J'aimerais que ce blog garde la dimension collective qu'il avait au départ - je ne sais d'ailleurs pas pourquoi Gaucelm et les autres n'ont rien écrit pendant mon absence. Je reste persuadée de la nécessité de porter, à plusieurs, divers points de vue individuels sur le réel, d'éclairer toutes ses facettes, et surtout de travailler ensemble au-delà des particularités statutaires et des distances géographiques. Il reste ouvert à d'autres contributeurs éventuels - je pense en particulier à des bibliothécaires qui n'ont pas encore leur propre blog mais qui voudraient faire leurs premiers pas. Si vous voulez devenir auteur ici, il vous suffit de m'écrire.

Parlant de "l'art de chercher", Bertrand Callenge écrit dans un billet récent (Métier d'arts) une phrase qui me semble décrire au mieux le coeur de ce qui rend nos questionnements stimulants. Cette phrase, je la fais mienne : "
A une question donnée s'impose désormais une sorte d'errance intuitive, d'autant plus efficace qu'elle se renouvelle constamment". Je ne vais pas disserter, mais je laisse mijoter lentement. Ecrire, c'est mettre en ordre, donner forme, débrouillonner ce qui est confus, retrouver son chemin après s'être attardé et égaré en route. J'en ai besoin et le blog, par sa souplesse et sa facilité d'utilisation, est pour moi un support idéal.

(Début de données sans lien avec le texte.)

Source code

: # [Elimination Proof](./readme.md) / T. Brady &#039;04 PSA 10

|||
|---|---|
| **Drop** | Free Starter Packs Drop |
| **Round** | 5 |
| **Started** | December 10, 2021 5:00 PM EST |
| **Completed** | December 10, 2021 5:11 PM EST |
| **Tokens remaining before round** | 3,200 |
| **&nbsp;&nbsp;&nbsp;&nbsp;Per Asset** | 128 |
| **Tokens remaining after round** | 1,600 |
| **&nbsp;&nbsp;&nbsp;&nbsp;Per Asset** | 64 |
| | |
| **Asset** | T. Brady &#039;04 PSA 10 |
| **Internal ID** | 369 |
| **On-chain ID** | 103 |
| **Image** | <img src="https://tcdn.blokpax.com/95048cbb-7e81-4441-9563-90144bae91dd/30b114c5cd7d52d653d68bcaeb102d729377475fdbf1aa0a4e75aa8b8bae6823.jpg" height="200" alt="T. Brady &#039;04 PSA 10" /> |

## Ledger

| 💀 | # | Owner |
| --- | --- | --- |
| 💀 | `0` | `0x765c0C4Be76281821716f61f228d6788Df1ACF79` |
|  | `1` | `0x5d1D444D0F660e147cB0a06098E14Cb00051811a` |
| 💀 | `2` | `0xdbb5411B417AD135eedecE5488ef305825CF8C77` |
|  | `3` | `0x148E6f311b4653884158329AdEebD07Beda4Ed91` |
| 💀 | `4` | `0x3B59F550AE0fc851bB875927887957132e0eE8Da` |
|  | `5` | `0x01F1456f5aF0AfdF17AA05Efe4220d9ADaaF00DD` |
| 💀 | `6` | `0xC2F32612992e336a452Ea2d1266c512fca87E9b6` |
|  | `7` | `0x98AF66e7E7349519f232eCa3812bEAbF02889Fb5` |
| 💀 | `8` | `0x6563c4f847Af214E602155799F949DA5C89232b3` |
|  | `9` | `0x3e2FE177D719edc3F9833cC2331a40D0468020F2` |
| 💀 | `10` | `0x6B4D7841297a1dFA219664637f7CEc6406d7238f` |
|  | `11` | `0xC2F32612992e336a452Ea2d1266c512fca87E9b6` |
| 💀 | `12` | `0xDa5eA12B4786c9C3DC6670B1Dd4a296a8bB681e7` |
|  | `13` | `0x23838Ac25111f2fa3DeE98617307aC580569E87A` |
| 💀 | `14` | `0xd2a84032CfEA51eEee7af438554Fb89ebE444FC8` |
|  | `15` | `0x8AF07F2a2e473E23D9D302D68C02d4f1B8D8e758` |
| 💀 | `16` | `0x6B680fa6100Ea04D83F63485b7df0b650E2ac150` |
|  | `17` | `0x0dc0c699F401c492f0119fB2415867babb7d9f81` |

Reste la question des commentaires : ils font partie intégrante de la vie d'un blog, apportent des éclairages, des enrichissements, et sont donc les bienvenus. Pas question en revanche d'accepter ici les considérations lourdingues de trolls baveurs (ils peuvent amuser certains, mais pas moi) ; pas place non plus pour des propos racistes ou misogynes, ni pour des insultes ou des attaques personnelles. Qu'on se le dise.